• _Collection entries_:
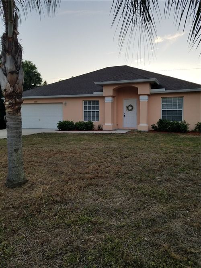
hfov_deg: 53.0
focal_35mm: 26
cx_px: 100
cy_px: 134
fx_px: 201
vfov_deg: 67.3
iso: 50
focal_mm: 4.25
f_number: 1.7
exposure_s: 1/338
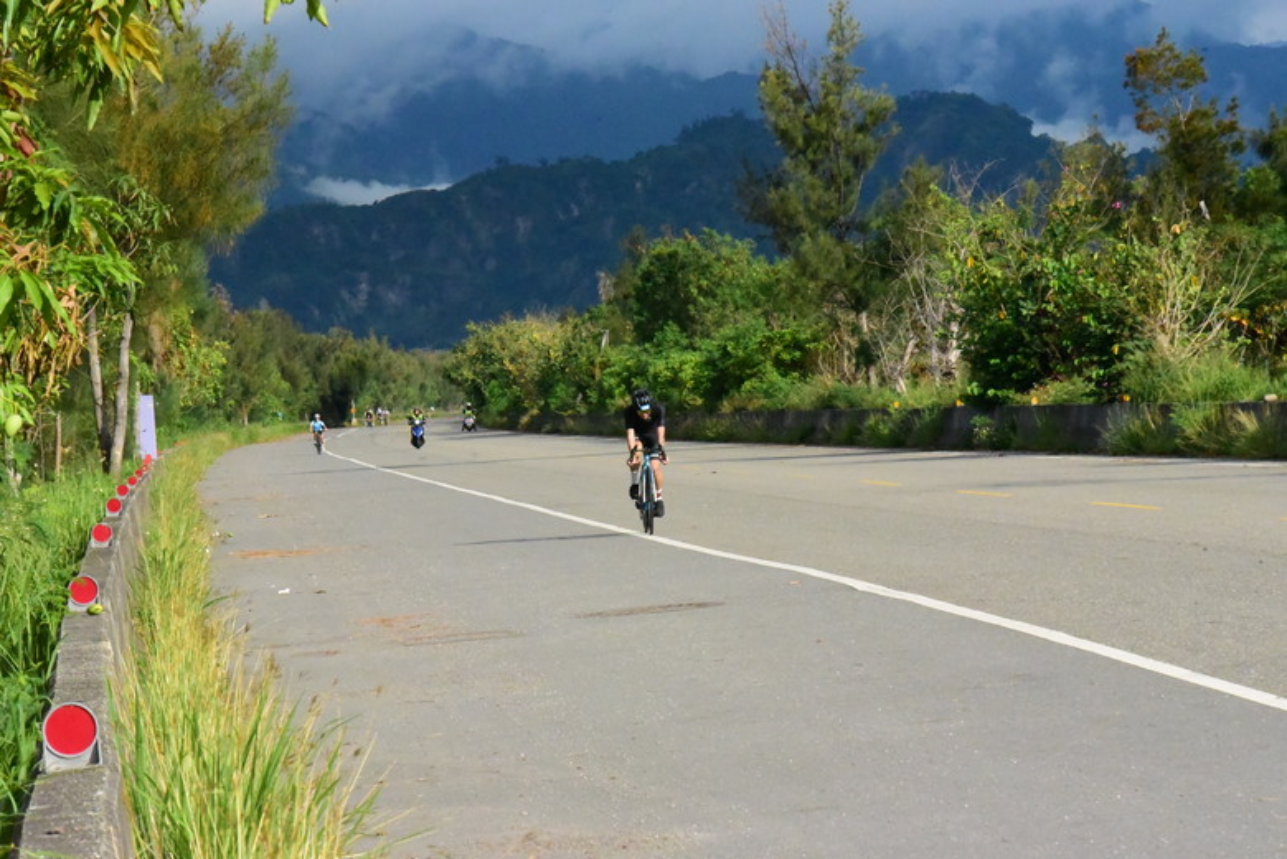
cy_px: 430
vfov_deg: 8.3
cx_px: 644
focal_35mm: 165
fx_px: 5902
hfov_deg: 12.4
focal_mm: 165
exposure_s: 1/4000
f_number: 25
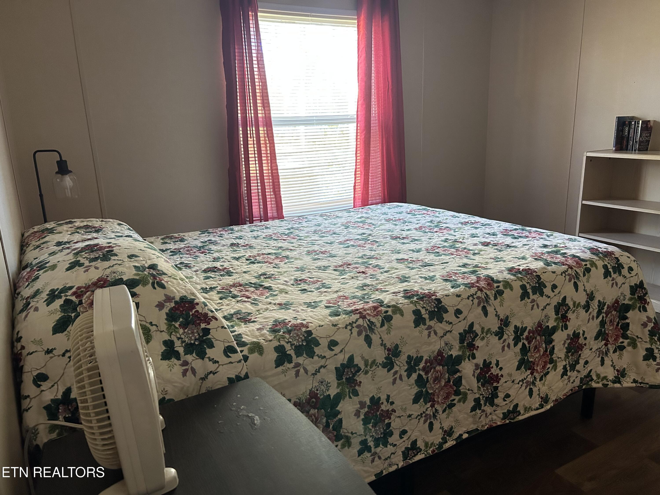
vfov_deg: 53.1
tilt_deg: -14.1
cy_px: 248
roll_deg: +2.0
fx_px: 496
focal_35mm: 26
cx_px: 330
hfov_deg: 67.3
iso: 400
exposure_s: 1/60
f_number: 1.5
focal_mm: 5.7
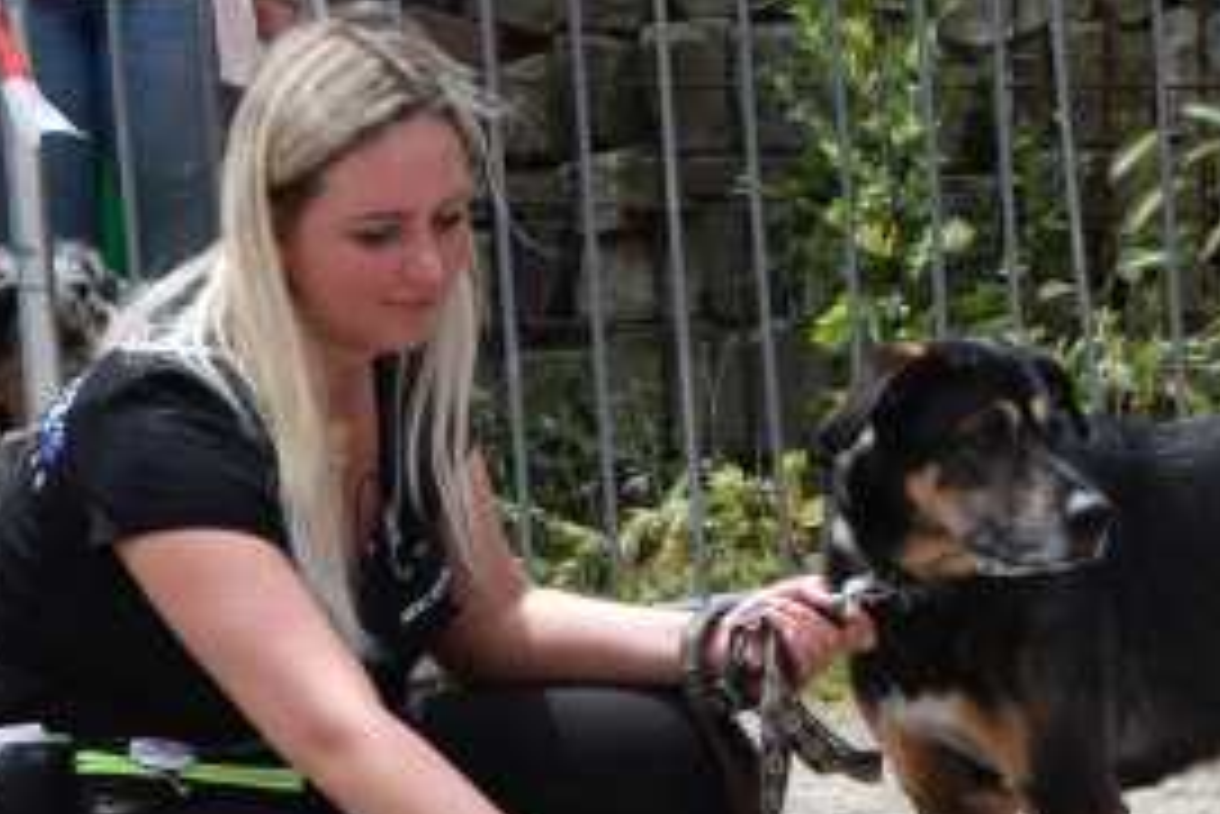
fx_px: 12619
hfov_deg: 5.5
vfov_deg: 3.7
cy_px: 654
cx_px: 761
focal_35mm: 372
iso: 280
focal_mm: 105
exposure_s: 1/500
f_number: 8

• _TASK TO CARRY OUT_: The answer must be an exact copy of the records, with no images in it.

• _EXPECTED OUTPUT_:
hfov_deg: 53.0
focal_35mm: 26
cx_px: 100
cy_px: 134
fx_px: 201
vfov_deg: 67.3
iso: 50
focal_mm: 4.25
f_number: 1.7
exposure_s: 1/338
cy_px: 430
vfov_deg: 8.3
cx_px: 644
focal_35mm: 165
fx_px: 5902
hfov_deg: 12.4
focal_mm: 165
exposure_s: 1/4000
f_number: 25
vfov_deg: 53.1
tilt_deg: -14.1
cy_px: 248
roll_deg: +2.0
fx_px: 496
focal_35mm: 26
cx_px: 330
hfov_deg: 67.3
iso: 400
exposure_s: 1/60
f_number: 1.5
focal_mm: 5.7
fx_px: 12619
hfov_deg: 5.5
vfov_deg: 3.7
cy_px: 654
cx_px: 761
focal_35mm: 372
iso: 280
focal_mm: 105
exposure_s: 1/500
f_number: 8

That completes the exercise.